Trump Admin Announces $85 Million for Low-Income D.C. Children to Attend Private Schools

In this Tuesday, Dec. 18, 2018 photo, students participate in a pre-kindergarten class at Alice M. Harte Charter School in New Orleans. Charter schools, which are publicly funded and privately operated, are often located in urban areas with large back populations, intended as alternatives to struggling city schools. (AP Photo/Gerald …
AP Photo/Gerald Herbert

The Trump administration announced Wednesday that the U.S. Education Department (USED) will grant at least $85 million over the next five years to low-income children living in Washington, DC, to attend the private schools of their choice.

The D.C. Opportunity Scholarship Program (DCOSP) is the only federally-funded school choice program in the nation.

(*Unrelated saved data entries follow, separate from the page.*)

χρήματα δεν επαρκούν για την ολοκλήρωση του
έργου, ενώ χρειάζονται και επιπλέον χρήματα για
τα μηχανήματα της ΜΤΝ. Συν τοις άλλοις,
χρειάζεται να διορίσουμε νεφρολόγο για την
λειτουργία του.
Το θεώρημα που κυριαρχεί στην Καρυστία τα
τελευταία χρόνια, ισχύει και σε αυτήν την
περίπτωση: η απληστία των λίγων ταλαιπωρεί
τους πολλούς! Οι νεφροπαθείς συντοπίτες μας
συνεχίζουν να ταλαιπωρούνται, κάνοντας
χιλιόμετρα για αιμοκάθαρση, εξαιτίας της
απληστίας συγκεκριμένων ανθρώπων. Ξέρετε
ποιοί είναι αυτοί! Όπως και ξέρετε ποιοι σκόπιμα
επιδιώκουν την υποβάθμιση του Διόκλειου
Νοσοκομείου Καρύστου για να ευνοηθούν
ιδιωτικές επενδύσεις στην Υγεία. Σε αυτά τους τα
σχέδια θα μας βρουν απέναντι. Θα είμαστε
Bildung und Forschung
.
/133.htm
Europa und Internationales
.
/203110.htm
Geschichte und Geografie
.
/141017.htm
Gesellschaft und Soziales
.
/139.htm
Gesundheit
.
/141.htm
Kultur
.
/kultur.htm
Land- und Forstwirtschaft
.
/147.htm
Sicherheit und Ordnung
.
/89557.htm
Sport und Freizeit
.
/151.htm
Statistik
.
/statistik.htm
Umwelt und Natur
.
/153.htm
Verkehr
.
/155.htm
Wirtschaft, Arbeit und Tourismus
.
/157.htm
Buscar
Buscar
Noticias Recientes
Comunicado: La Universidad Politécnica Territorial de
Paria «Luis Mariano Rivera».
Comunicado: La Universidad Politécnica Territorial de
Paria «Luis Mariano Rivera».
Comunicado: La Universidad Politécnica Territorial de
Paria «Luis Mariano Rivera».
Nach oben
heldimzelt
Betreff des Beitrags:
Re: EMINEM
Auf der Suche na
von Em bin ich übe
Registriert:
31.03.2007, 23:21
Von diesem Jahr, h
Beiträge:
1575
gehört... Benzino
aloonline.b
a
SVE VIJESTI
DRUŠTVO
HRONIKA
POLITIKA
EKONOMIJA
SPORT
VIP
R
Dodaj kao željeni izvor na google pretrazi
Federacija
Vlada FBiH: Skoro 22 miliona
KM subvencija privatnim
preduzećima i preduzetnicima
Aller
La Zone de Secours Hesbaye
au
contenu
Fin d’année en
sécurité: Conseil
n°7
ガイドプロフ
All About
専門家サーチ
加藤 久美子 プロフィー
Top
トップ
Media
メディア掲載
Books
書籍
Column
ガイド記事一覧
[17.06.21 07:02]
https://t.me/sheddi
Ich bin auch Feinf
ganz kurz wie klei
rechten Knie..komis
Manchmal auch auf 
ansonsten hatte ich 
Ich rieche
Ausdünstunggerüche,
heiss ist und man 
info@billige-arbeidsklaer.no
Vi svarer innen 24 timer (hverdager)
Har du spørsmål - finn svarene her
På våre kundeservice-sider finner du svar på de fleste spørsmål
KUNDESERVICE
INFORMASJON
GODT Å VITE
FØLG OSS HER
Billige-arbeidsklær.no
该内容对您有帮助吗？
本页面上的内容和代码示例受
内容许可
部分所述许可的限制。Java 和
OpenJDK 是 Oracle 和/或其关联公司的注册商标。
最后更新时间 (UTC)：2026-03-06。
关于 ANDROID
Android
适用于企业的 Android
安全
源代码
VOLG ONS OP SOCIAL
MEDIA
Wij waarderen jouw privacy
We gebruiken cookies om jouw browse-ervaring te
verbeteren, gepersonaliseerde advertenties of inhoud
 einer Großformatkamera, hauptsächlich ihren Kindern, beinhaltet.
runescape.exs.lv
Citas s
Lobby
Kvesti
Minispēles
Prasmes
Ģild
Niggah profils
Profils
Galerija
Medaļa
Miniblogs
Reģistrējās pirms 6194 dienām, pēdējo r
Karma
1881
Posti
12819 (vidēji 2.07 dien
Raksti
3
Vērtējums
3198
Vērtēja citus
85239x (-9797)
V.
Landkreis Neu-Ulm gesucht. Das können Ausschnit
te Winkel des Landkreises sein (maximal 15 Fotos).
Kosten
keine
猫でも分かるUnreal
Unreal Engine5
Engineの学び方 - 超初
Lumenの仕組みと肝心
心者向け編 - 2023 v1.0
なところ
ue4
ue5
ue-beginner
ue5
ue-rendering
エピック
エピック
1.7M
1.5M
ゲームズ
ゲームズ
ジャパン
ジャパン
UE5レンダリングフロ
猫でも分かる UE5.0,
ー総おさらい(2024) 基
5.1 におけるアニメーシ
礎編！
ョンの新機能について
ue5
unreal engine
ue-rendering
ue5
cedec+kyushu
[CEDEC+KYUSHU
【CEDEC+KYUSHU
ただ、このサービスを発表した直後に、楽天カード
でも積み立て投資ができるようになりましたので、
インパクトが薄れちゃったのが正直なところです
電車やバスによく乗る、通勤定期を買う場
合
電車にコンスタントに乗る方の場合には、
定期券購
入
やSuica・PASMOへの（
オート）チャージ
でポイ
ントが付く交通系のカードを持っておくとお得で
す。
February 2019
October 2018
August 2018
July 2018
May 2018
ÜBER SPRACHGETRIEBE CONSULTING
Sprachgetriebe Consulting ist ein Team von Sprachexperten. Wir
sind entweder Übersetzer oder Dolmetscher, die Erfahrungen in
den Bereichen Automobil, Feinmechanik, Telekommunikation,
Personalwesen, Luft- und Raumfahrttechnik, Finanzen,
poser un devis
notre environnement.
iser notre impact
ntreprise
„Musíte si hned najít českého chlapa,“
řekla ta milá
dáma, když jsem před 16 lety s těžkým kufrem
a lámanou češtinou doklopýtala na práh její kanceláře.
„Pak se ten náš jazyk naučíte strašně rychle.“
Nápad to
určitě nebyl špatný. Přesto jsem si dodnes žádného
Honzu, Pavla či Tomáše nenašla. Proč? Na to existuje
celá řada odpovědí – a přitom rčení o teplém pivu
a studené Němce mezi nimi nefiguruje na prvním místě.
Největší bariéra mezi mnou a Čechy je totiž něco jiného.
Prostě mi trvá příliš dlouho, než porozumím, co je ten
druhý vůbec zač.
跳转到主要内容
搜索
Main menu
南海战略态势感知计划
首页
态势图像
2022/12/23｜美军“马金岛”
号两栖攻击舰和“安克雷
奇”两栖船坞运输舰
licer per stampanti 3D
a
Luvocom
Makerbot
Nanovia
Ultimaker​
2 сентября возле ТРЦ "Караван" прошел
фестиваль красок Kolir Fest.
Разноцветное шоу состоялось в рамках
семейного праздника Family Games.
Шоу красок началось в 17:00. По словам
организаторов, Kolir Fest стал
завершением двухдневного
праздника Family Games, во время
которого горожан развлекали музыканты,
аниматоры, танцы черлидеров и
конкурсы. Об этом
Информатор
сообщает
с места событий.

According to statistics from USED, about 10,000 scholarships for disadvantaged K-12 students have been granted over the lifetime of the program, but nearly 40,000 students have applied for scholarships, suggesting high demand and need for more school choice options.

In 2017, President Donald Trump resurrected the program, which had enjoyed bipartisan support until the Obama administration cut its funding as teachers’ unions complained school choice redirects funding away from public schools.

“Students and parents love the D.C. Opportunity Scholarship Program because it gives them the freedom to choose the right education fit for them,” said Education Secretary Betsy DeVos in a statement. “When students find their right fit, we know they’re more likely to succeed.”

DeVos continued:

While too many Democrats in Congress continue to do the bidding of union bosses who want nothing more than to defund this successful program, this administration will continue to be on the side of students and parents. This program should not be subject to political whims.

The average income of families who receive grants is less than $27,000 per year.

A significant data fact about the scholarship program is that, while only 69 percent of D.C. public school students graduate from high school, nearly 98 percent of scholarship recipients graduate, with 86 percent continuing on to attend college.